Michigan now allows driverless autonomous cars on the public roads. On December 9, 2016, Michigan Governor Rick Snyder signed four bills into law providing the most expansive set of laws governing autonomous vehicles in the country. Prior to this new legislation, Michigan only allowed testing of autonomous vehicles with a human driver. The key features of the new laws include:
- Driverless cars are permitted on all public roads.
- Networks of “on demand” self-driving “taxis” can be operated by either automotive manufacturers or other companies (such as tech and ride-sharing companies) if the vehicles are supplied or controlled by the automotive manufacturers.
- Automated platoons of trucks can travel together at set speeds.
- The public can buy and sell autonomous vehicles when they become available (after testing and certification).
- The creation of the Michigan Council on Future Mobility to recommend policies and regulate vehicle networks.
- The automated driving system (if used) will be considered the driver and operator for purposes of Michigan motor vehicle laws. Texting bans will not apply to passengers driven by autonomous vehicles.
- Manufacturers will be protected from liability where the automated system has been modified, and repair shops will be protected if the repairs are made according to manufacturer specifications.

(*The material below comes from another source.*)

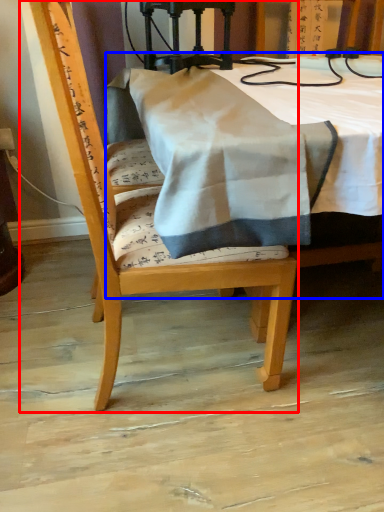
Question: Which point is closer to the camera, chair (highlighted by a red box) or table (highlighted by a blue box)?

Choices:
 (A) chair
 (B) table

Answer: (B)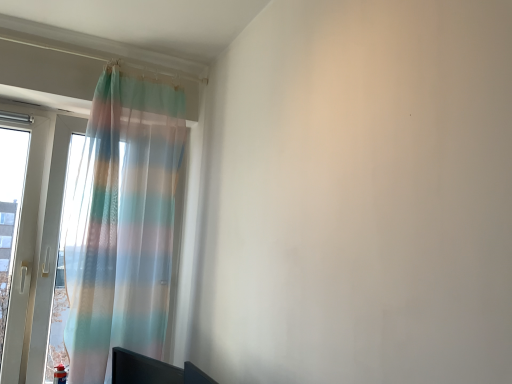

To encourage innovation and investment, the new laws provide greater autonomy, reduce regulation, and begin to shift safety responsibility to the industry players such as automotive, tech and ride sharing companies. The new laws, however, still require testing and certification of autonomous vehicles, leave open issues of interpretation such as the contours of the immunity from liability, and the role of non-automakers. Federal safety standards will still apply.